━━ TEXTO DADO

“Chicogrande”, de Felipe Cazals, es una de las mejores películas de la competencia. Y una de las más singulares. Tal vez porque exhibe los méritos de la más neta escritura clásica. Encuadres abiertos, horizontes lejanos, paisajes resecos, escenografías minerales, sonidos del viento, luz calcinante, colores terrestres, espacios respirables. Las imágenes tienen relajada presencia, ritmo quedo y neta fisicidad. El director mexicano de “Canoa”, “El apando” y “Las poquianchis” ya no necesita hacer alardes de modernidad. Filma con ese sentido de la puesta en escena que parece estar en vías de extinción: potencia el sentido de sus imágenes con la disposición de los cuerpos en el encuadre. Los inscribe en el espacio visual aprovechando sus distancias, volúmenes, pesos, presencias, tensiones y hasta la aspereza de sus texturas físicas. Notable la presencia de Damián Alcázar.

━━━━
━━ SECCIÓN DE DATOS

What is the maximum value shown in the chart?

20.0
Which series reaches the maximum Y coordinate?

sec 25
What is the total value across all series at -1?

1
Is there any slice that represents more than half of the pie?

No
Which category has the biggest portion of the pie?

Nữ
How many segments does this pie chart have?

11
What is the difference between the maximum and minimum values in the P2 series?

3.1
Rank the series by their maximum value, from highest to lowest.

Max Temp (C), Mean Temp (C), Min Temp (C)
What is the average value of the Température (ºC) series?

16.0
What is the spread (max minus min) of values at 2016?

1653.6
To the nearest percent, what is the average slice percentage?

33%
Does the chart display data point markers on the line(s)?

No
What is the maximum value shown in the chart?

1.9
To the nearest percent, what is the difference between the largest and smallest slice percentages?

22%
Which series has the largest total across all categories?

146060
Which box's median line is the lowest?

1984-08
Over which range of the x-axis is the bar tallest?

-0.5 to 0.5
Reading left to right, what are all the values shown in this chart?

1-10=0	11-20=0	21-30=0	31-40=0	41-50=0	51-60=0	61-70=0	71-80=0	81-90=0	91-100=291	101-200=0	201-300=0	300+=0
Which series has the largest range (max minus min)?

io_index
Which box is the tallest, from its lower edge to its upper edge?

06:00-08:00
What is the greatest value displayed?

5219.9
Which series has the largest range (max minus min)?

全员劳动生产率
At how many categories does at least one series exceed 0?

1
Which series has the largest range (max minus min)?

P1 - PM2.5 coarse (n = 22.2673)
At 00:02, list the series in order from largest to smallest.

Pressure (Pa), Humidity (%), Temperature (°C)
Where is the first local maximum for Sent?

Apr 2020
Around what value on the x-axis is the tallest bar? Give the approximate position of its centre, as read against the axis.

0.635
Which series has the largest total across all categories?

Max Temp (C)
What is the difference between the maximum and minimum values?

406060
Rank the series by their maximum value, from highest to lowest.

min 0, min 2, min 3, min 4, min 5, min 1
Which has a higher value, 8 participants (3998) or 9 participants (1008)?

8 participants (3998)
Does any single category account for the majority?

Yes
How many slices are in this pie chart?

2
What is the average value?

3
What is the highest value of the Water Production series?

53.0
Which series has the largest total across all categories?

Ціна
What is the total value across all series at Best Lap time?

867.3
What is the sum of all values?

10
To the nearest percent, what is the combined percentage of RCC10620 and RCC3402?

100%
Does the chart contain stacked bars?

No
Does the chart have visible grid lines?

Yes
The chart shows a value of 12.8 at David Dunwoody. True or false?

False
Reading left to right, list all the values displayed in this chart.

━━━━

EJERCICIO –
Decide si cada afirmación concuerda con la reseña de «Chicogrande» y responde sí o no, citando literalmente las palabras del texto que lo deciden.
1. Cazals filma haciendo alardes de modernidad.
2. En la película aparecen paisajes resecos.
3. El director de «Chicogrande» también dirigió «El apando».
El material no interviene en este ejercicio.

TU RESPUESTA –
1. No: «ya no necesita hacer alardes de modernidad».
2. Sí: «paisajes resecos».
3. Sí: «El director mexicano de “Canoa”, “El apando” y “Las poquianchis”».